The pathogenesis of HEH is still unknown, but unlike other primary liver tumours, it is not associated with chronic liver disease. Possible etiologic factors include oral contraceptives, alcohol, and viral hepatitis, but their exact role remains debatable.
Clinical manifestations of HEH are non-specific and up to 25% of patients are asymptomatic upon diagnosis. Among symptomatic patients, right-upper quadrant pain is the most frequent complaint, followed by hepatomegaly and weight loss.[1,2] Laboratory studies are normal or show non-specific elevations of liver enzymes. Tumour markers are usually within the normal range.
HEH has three forms of presentation: single-nodular, multifocal-nodular and diffuse disease[4,5]. The majority of cases initially present with multiple subcapsular lesions (multifocal-nodular), that over time coalesce into large liver masses (diffuse). Single-nodular HEH (SN-HEH) is the rarest (13-17% of cases) and earliest form of disease presentation.

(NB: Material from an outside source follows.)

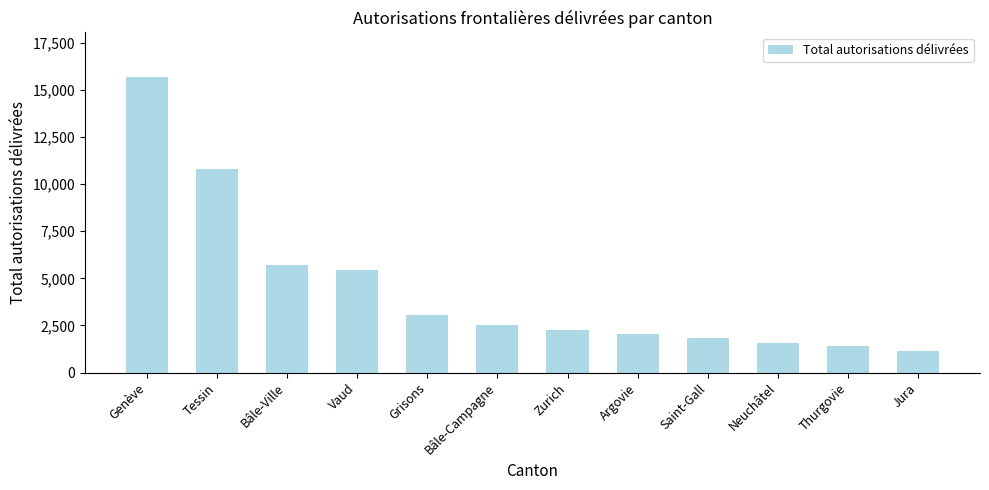

Is it true that the value at Jura is 508?

False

On CT, SN-HEH appears as a solitary hypodense subcapsular lesion, more commonly located on the right lobe[4,6]. After contrast administration, peripheral arterial enhancement followed by gradual centripetal progression is usually noted.

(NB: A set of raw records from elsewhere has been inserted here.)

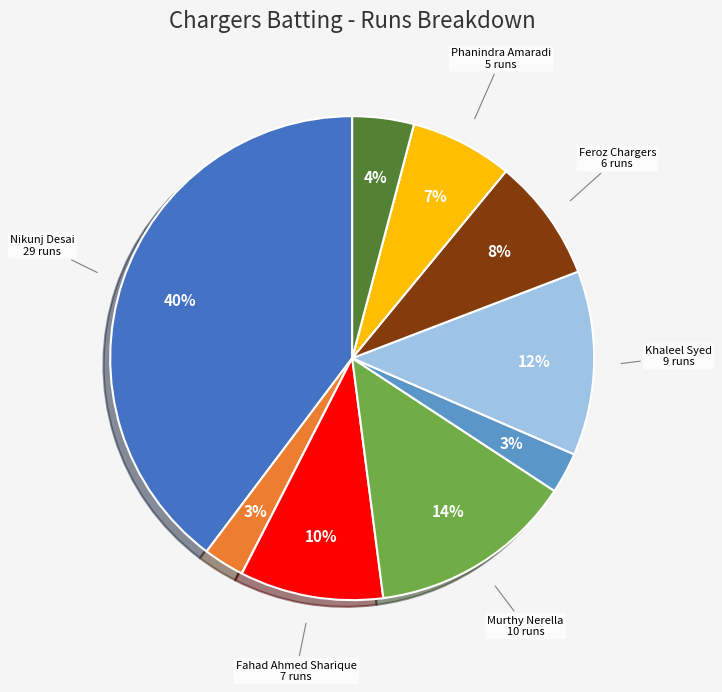

To the nearest percent, what is the difference between the largest and smallest slice percentages?

40%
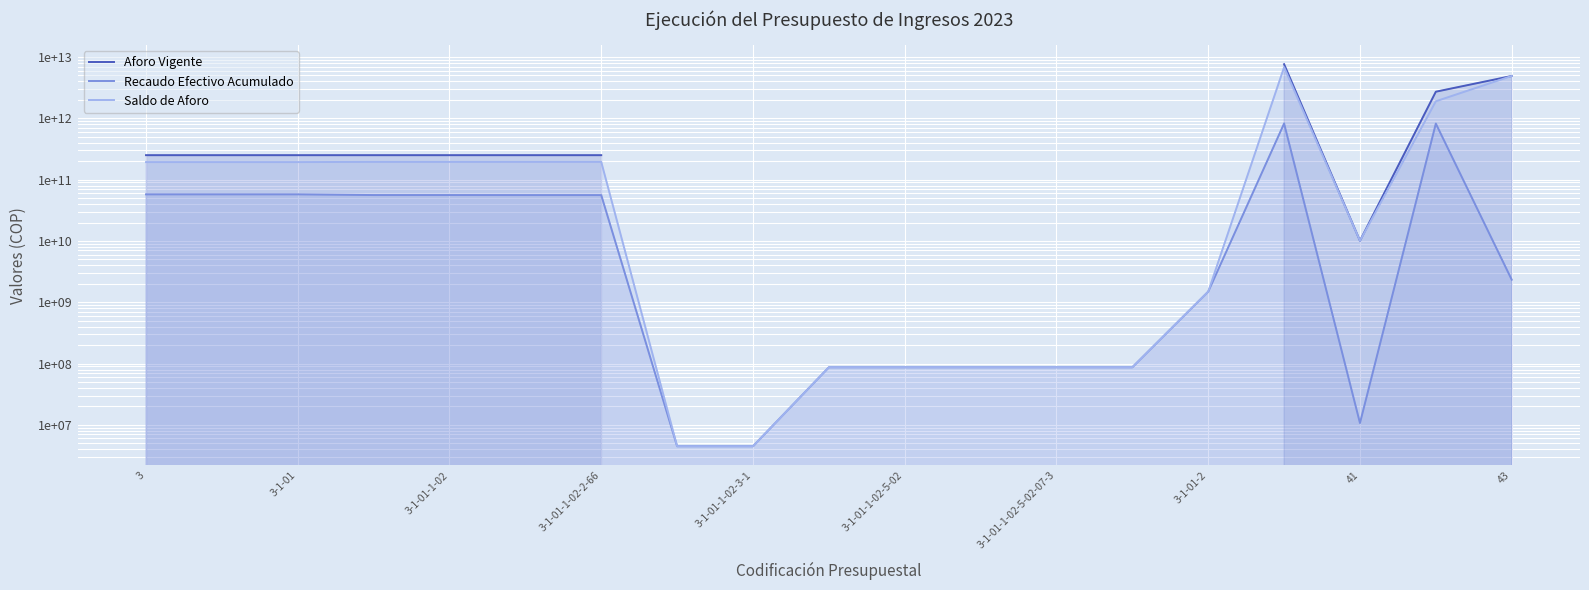

What position from the left is 3-1-01-1-02-2-66?

7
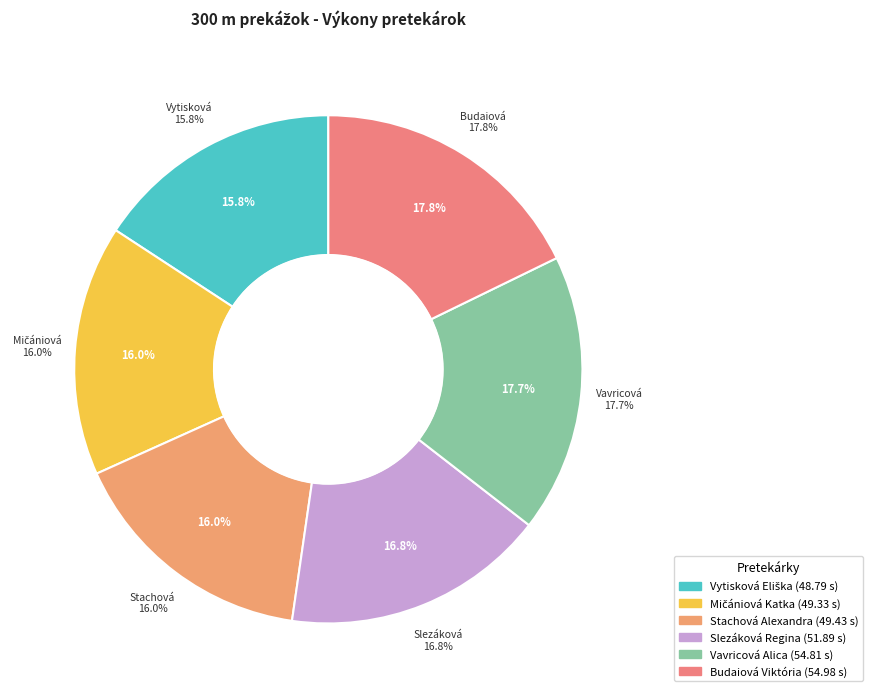

What percentage is NOT represented by Budaiová Viktória?

82.2%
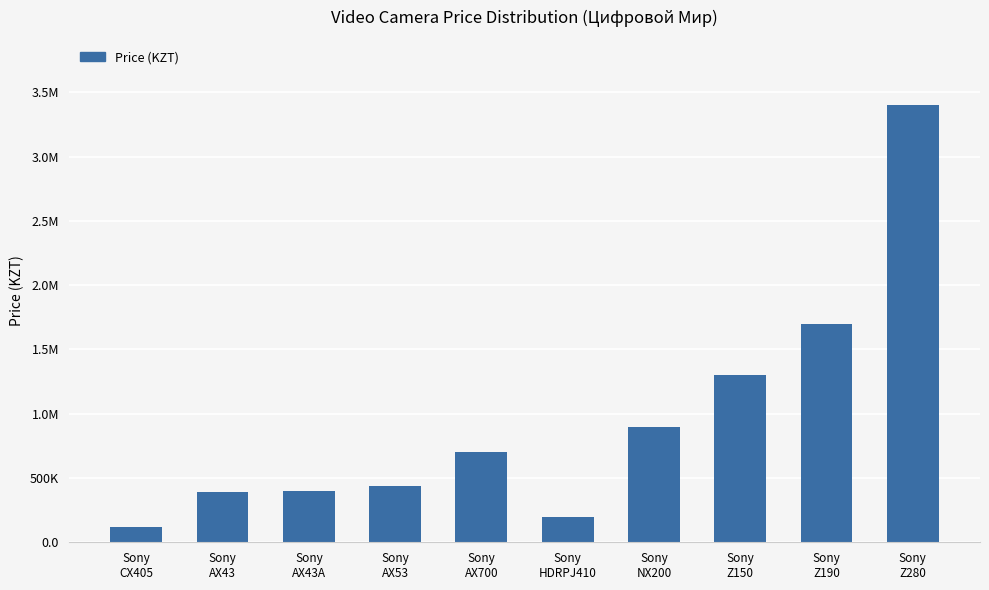

What is the difference between the second highest and second lowest values?

1500000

On MRI, the lesion typically has low T1 signal intensity. On T2-WI, a characteristic target appearance with a central core of high signal (necrotic tissue) surrounded by a halo of intermediate signal (viable tumour) is usually observed. The “target sign” can also be appreciated on DWI, where a peripheral halo of restriction surrounds a central non-restrictive area. This DWI appearance can resemble that of intrahepatic cholangiocarcinomas, and often leads to misdiagnosis of HEH. The enhancement pattern is similar to the one observed on CT. A hypointense linear structure ending at the periphery of the lesion may be seen, corresponding to a thrombosed portal branch, and giving rise to the typical “lollipop sign”.

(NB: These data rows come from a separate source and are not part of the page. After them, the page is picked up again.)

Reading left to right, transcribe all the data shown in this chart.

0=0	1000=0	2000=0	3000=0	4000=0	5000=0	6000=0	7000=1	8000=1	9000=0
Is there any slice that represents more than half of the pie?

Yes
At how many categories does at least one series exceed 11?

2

HEH is a low- to intermediate-grade malignancy. Nonetheless, its clinical outcome is unpredictable.
Treatment options for HEH have not yet been standardized, and include chemotherapy, percutaneous ablation, surgical resection and liver transplantation. In multifocal-nodular and diffuse HEH, surgical resection and ablation are often unsuccessful due to the multicentricity of the disease, therefore, liver transplantation is frequently the best treatment choice for these patients. For SN-HEH treatment strategies include surgical resection and transcatheter-arterial-chemoembolization. Nevertheless, close imaging follow-up should always be maintained, since progression into multifocal or diffuse disease can occur, even after successful treatment.